There is a line containing "Rendered at 1241 by 1754 pixels." in the entries below. Repeat that line and every line after it exactly, and nothing more.

• • • • •

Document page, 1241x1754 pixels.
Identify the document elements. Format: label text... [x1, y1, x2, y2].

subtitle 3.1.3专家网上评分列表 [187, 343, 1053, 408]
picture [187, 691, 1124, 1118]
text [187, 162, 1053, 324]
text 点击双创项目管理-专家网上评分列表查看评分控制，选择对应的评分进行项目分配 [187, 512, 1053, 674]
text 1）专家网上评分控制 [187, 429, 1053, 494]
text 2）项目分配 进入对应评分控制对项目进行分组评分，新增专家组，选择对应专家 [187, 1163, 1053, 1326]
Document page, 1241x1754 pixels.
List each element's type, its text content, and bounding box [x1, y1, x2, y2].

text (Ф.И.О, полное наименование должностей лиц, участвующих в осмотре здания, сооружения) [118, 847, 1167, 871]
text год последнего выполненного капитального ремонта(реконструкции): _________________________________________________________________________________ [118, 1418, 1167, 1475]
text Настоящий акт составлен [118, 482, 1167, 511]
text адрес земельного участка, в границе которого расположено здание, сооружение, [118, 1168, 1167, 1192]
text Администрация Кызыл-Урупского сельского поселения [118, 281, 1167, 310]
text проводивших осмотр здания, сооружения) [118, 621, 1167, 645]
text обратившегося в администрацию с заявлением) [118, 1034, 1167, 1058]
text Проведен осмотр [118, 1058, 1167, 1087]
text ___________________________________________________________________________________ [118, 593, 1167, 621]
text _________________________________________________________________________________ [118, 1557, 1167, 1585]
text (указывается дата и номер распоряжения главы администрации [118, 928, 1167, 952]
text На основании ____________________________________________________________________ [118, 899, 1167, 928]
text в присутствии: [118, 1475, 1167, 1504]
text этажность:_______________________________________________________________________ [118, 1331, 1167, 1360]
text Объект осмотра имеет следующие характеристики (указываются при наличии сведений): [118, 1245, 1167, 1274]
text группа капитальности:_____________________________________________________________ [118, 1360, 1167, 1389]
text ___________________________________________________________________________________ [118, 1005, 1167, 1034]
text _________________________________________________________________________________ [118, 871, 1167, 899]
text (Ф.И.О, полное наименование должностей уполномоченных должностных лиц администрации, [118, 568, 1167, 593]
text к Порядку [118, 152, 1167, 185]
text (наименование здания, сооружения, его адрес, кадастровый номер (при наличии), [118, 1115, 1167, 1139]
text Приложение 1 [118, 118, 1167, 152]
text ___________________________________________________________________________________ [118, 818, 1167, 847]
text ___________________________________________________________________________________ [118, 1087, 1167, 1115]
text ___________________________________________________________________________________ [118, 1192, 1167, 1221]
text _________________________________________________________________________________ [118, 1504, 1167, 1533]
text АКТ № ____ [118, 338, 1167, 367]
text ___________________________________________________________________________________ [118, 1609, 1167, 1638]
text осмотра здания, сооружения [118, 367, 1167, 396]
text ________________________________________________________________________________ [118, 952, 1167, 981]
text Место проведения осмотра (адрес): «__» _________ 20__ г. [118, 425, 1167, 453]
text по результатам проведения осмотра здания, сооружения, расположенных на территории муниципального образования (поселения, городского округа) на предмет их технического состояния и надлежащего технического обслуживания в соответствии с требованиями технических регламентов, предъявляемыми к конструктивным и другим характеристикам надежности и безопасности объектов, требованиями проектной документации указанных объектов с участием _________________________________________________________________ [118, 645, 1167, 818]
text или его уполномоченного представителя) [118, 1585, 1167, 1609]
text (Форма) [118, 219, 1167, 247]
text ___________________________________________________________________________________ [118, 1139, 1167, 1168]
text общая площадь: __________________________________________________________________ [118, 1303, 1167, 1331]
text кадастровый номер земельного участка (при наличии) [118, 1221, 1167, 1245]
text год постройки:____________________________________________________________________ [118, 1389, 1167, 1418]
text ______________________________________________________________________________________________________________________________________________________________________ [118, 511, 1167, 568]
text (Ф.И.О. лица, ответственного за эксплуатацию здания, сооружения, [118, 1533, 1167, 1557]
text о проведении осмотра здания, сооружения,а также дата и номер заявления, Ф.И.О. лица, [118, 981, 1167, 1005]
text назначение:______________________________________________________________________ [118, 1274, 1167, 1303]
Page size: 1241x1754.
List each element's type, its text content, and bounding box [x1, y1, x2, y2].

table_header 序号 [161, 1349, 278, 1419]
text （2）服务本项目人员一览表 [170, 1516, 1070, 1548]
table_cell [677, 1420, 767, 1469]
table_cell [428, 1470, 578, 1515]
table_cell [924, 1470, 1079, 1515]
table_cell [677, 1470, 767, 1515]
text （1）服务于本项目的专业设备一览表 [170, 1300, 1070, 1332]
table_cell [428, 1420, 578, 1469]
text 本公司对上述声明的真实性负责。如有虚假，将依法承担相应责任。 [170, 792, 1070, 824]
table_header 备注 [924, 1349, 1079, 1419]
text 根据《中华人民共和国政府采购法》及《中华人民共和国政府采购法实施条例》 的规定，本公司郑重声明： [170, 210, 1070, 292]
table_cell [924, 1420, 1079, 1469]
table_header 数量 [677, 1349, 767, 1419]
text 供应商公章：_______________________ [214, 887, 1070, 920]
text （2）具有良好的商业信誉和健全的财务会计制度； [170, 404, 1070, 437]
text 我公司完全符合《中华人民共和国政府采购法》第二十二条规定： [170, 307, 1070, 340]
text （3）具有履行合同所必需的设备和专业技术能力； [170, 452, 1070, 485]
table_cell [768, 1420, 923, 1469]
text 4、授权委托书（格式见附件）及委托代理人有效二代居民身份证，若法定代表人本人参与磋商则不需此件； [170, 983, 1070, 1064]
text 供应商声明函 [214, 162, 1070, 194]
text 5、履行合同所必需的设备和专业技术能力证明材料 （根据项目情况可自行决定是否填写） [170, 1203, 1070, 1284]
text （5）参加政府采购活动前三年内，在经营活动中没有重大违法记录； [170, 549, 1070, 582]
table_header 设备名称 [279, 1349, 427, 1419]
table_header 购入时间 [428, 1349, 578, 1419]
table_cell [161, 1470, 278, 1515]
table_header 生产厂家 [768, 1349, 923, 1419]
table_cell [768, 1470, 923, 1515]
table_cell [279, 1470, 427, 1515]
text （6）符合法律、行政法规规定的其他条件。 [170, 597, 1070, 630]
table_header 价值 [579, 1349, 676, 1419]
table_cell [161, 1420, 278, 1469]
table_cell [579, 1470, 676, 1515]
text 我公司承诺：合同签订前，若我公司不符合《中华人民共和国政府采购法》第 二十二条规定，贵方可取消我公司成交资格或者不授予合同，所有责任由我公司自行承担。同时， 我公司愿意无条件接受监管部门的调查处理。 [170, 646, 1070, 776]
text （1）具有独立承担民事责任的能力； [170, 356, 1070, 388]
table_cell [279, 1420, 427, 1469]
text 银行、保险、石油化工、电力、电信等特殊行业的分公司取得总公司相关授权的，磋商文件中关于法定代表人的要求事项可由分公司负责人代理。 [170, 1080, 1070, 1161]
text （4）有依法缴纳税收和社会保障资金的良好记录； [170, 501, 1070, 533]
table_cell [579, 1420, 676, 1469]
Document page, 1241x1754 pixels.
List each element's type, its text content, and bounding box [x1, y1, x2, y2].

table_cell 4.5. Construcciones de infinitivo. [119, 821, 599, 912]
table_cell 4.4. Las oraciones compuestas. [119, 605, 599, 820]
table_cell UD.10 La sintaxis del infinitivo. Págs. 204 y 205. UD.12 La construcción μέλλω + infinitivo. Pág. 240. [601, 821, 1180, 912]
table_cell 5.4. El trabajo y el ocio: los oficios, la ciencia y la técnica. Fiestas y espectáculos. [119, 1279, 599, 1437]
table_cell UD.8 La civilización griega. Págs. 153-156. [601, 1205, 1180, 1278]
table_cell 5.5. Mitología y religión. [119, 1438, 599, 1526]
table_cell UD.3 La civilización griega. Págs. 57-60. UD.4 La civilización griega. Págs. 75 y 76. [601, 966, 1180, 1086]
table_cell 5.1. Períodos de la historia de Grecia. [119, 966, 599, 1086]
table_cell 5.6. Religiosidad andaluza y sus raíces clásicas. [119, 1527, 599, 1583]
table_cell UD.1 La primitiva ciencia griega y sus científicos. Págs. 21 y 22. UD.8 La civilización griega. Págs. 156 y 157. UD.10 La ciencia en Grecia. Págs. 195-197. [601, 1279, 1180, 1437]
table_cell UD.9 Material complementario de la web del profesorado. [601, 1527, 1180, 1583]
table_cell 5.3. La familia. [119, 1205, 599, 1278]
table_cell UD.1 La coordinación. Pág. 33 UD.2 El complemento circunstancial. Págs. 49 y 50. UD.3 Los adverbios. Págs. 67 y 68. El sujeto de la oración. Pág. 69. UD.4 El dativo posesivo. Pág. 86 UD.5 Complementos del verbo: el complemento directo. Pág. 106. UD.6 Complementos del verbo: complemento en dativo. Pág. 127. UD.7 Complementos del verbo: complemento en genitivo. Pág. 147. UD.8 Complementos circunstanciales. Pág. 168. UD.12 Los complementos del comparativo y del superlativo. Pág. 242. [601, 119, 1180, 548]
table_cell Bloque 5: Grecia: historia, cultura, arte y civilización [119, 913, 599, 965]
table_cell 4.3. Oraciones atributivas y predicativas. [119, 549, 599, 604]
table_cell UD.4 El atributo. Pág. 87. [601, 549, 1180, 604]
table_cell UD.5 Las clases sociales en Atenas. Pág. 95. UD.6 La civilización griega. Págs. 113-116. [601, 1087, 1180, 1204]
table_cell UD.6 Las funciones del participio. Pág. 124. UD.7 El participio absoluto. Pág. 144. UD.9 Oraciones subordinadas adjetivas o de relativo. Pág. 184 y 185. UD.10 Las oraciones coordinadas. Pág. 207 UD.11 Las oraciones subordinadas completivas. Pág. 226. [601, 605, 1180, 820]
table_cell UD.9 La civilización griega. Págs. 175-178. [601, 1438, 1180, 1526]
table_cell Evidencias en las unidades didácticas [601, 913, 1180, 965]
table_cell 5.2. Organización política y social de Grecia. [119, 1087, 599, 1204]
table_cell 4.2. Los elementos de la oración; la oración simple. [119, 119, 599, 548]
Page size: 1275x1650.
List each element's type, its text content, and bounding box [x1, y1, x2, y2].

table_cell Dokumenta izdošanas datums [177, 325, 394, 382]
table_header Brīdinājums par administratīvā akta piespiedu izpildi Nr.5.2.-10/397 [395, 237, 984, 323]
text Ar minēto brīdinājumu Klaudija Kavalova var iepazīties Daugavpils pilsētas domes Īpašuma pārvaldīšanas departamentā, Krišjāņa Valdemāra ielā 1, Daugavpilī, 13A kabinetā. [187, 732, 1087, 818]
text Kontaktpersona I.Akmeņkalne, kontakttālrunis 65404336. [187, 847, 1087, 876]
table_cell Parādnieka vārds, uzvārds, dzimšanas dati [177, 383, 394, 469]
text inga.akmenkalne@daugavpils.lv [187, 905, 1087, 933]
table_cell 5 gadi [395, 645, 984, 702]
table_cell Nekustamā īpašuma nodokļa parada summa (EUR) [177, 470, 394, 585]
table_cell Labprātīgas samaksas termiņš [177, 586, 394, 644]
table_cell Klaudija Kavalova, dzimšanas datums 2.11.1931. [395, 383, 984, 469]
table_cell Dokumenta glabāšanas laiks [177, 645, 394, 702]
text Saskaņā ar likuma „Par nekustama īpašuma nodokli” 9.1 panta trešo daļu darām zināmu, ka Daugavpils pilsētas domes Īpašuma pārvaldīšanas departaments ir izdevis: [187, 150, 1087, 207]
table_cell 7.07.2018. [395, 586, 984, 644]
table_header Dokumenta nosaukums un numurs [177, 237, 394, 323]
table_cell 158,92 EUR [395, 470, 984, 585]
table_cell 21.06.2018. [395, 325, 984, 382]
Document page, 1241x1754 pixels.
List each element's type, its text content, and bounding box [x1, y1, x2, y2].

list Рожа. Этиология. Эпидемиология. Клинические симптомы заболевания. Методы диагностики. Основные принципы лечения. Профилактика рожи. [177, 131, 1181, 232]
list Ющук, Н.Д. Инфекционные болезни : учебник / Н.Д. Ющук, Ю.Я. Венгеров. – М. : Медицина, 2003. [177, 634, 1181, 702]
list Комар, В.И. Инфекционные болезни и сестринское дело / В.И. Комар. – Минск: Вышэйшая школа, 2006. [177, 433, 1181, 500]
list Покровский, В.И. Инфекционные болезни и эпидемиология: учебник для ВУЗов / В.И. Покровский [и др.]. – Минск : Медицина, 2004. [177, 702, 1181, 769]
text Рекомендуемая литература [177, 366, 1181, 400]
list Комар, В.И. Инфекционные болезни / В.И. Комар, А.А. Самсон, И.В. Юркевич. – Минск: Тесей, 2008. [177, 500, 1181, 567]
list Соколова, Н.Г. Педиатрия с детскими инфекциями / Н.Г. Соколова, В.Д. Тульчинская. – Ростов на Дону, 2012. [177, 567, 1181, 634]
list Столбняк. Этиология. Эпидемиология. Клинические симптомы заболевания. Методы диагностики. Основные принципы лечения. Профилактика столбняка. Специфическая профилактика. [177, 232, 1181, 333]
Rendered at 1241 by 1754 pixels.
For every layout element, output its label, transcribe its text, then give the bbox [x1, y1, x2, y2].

• • • • •

* [Exercise output]
Rendered at 1241 by 1754 pixels.
For every layout element, output its label, transcribe its text, then give the bbox [x1, y1, x2, y2].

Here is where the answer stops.